Starting at the top line and ending at the last, restate the records exactly.

# # #

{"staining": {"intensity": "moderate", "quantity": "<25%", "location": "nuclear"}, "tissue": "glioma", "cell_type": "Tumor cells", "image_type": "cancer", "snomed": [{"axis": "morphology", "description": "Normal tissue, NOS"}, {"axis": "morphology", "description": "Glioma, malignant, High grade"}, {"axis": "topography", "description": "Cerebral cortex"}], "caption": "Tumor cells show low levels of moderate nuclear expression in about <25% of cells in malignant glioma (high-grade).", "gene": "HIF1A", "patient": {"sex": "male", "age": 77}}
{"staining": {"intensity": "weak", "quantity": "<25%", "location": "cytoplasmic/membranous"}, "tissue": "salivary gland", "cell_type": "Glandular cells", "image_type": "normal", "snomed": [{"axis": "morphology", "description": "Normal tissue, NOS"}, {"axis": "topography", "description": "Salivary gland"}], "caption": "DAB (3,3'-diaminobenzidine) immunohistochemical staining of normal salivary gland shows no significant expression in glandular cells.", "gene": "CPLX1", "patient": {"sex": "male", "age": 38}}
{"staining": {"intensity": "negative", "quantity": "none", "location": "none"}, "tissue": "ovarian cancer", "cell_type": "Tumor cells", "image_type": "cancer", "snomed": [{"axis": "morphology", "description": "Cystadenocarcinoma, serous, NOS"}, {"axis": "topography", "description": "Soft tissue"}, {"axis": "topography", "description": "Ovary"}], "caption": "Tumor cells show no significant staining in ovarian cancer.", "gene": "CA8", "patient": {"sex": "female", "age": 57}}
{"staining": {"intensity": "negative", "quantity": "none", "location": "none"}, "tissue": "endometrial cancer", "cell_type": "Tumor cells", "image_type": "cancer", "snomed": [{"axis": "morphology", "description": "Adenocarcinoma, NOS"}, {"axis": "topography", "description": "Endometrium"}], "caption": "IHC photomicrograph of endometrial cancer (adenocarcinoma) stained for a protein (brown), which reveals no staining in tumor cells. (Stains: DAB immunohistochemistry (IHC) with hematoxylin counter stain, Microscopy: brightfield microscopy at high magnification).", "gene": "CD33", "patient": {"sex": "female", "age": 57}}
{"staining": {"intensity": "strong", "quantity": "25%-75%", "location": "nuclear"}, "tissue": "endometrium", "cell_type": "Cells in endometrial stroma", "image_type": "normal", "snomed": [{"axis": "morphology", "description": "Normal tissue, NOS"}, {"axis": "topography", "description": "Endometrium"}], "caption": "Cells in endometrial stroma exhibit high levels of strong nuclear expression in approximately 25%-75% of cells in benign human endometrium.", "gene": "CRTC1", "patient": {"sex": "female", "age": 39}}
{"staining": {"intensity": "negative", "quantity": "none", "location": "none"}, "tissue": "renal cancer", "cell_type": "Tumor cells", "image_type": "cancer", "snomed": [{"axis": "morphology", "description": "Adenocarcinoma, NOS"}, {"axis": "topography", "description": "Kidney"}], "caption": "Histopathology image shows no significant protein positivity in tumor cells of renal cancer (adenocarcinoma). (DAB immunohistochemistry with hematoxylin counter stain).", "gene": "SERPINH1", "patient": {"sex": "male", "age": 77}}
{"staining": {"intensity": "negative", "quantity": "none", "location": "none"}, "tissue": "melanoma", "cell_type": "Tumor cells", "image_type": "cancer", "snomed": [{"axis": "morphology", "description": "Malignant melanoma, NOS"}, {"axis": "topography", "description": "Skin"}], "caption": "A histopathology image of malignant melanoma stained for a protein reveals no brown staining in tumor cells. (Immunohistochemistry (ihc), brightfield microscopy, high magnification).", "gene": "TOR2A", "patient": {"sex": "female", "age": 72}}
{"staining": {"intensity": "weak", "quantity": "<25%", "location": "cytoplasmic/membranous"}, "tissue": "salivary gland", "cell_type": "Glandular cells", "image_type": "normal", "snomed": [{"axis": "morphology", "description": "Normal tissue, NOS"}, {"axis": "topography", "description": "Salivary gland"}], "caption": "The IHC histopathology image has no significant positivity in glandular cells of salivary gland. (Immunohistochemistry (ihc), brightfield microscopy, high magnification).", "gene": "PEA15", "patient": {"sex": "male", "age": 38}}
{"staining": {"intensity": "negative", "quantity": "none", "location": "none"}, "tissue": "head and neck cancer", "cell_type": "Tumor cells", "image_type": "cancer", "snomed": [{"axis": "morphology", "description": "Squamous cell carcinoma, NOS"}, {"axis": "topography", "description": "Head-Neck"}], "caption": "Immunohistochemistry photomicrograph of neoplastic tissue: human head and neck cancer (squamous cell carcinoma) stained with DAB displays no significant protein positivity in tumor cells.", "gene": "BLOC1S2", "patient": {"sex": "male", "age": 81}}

# # #

● Output for this exercise
{"staining": {"intensity": "moderate", "quantity": "<25%", "location": "nuclear"}, "tissue": "glioma", "cell_type": "Tumor cells", "image_type": "cancer", "snomed": [{"axis": "morphology", "description": "Normal tissue, NOS"}, {"axis": "morphology", "description": "Glioma, malignant, High grade"}, {"axis": "topography", "description": "Cerebral cortex"}], "caption": "Tumor cells show low levels of moderate nuclear expression in about <25% of cells in malignant glioma (high-grade).", "gene": "HIF1A", "patient": {"sex": "male", "age": 77}}
{"staining": {"intensity": "weak", "quantity": "<25%", "location": "cytoplasmic/membranous"}, "tissue": "salivary gland", "cell_type": "Glandular cells", "image_type": "normal", "snomed": [{"axis": "morphology", "description": "Normal tissue, NOS"}, {"axis": "topography", "description": "Salivary gland"}], "caption": "DAB (3,3'-diaminobenzidine) immunohistochemical staining of normal salivary gland shows no significant expression in glandular cells.", "gene": "CPLX1", "patient": {"sex": "male", "age": 38}}
{"staining": {"intensity": "negative", "quantity": "none", "location": "none"}, "tissue": "ovarian cancer", "cell_type": "Tumor cells", "image_type": "cancer", "snomed": [{"axis": "morphology", "description": "Cystadenocarcinoma, serous, NOS"}, {"axis": "topography", "description": "Soft tissue"}, {"axis": "topography", "description": "Ovary"}], "caption": "Tumor cells show no significant staining in ovarian cancer.", "gene": "CA8", "patient": {"sex": "female", "age": 57}}
{"staining": {"intensity": "negative", "quantity": "none", "location": "none"}, "tissue": "endometrial cancer", "cell_type": "Tumor cells", "image_type": "cancer", "snomed": [{"axis": "morphology", "description": "Adenocarcinoma, NOS"}, {"axis": "topography", "description": "Endometrium"}], "caption": "IHC photomicrograph of endometrial cancer (adenocarcinoma) stained for a protein (brown), which reveals no staining in tumor cells. (Stains: DAB immunohistochemistry (IHC) with hematoxylin counter stain, Microscopy: brightfield microscopy at high magnification).", "gene": "CD33", "patient": {"sex": "female", "age": 57}}
{"staining": {"intensity": "strong", "quantity": "25%-75%", "location": "nuclear"}, "tissue": "endometrium", "cell_type": "Cells in endometrial stroma", "image_type": "normal", "snomed": [{"axis": "morphology", "description": "Normal tissue, NOS"}, {"axis": "topography", "description": "Endometrium"}], "caption": "Cells in endometrial stroma exhibit high levels of strong nuclear expression in approximately 25%-75% of cells in benign human endometrium.", "gene": "CRTC1", "patient": {"sex": "female", "age": 39}}
{"staining": {"intensity": "negative", "quantity": "none", "location": "none"}, "tissue": "renal cancer", "cell_type": "Tumor cells", "image_type": "cancer", "snomed": [{"axis": "morphology", "description": "Adenocarcinoma, NOS"}, {"axis": "topography", "description": "Kidney"}], "caption": "Histopathology image shows no significant protein positivity in tumor cells of renal cancer (adenocarcinoma). (DAB immunohistochemistry with hematoxylin counter stain).", "gene": "SERPINH1", "patient": {"sex": "male", "age": 77}}
{"staining": {"intensity": "negative", "quantity": "none", "location": "none"}, "tissue": "melanoma", "cell_type": "Tumor cells", "image_type": "cancer", "snomed": [{"axis": "morphology", "description": "Malignant melanoma, NOS"}, {"axis": "topography", "description": "Skin"}], "caption": "A histopathology image of malignant melanoma stained for a protein reveals no brown staining in tumor cells. (Immunohistochemistry (ihc), brightfield microscopy, high magnification).", "gene": "TOR2A", "patient": {"sex": "female", "age": 72}}
{"staining": {"intensity": "weak", "quantity": "<25%", "location": "cytoplasmic/membranous"}, "tissue": "salivary gland", "cell_type": "Glandular cells", "image_type": "normal", "snomed": [{"axis": "morphology", "description": "Normal tissue, NOS"}, {"axis": "topography", "description": "Salivary gland"}], "caption": "The IHC histopathology image has no significant positivity in glandular cells of salivary gland. (Immunohistochemistry (ihc), brightfield microscopy, high magnification).", "gene": "PEA15", "patient": {"sex": "male", "age": 38}}
{"staining": {"intensity": "negative", "quantity": "none", "location": "none"}, "tissue": "head and neck cancer", "cell_type": "Tumor cells", "image_type": "cancer", "snomed": [{"axis": "morphology", "description": "Squamous cell carcinoma, NOS"}, {"axis": "topography", "description": "Head-Neck"}], "caption": "Immunohistochemistry photomicrograph of neoplastic tissue: human head and neck cancer (squamous cell carcinoma) stained with DAB displays no significant protein positivity in tumor cells.", "gene": "BLOC1S2", "patient": {"sex": "male", "age": 81}}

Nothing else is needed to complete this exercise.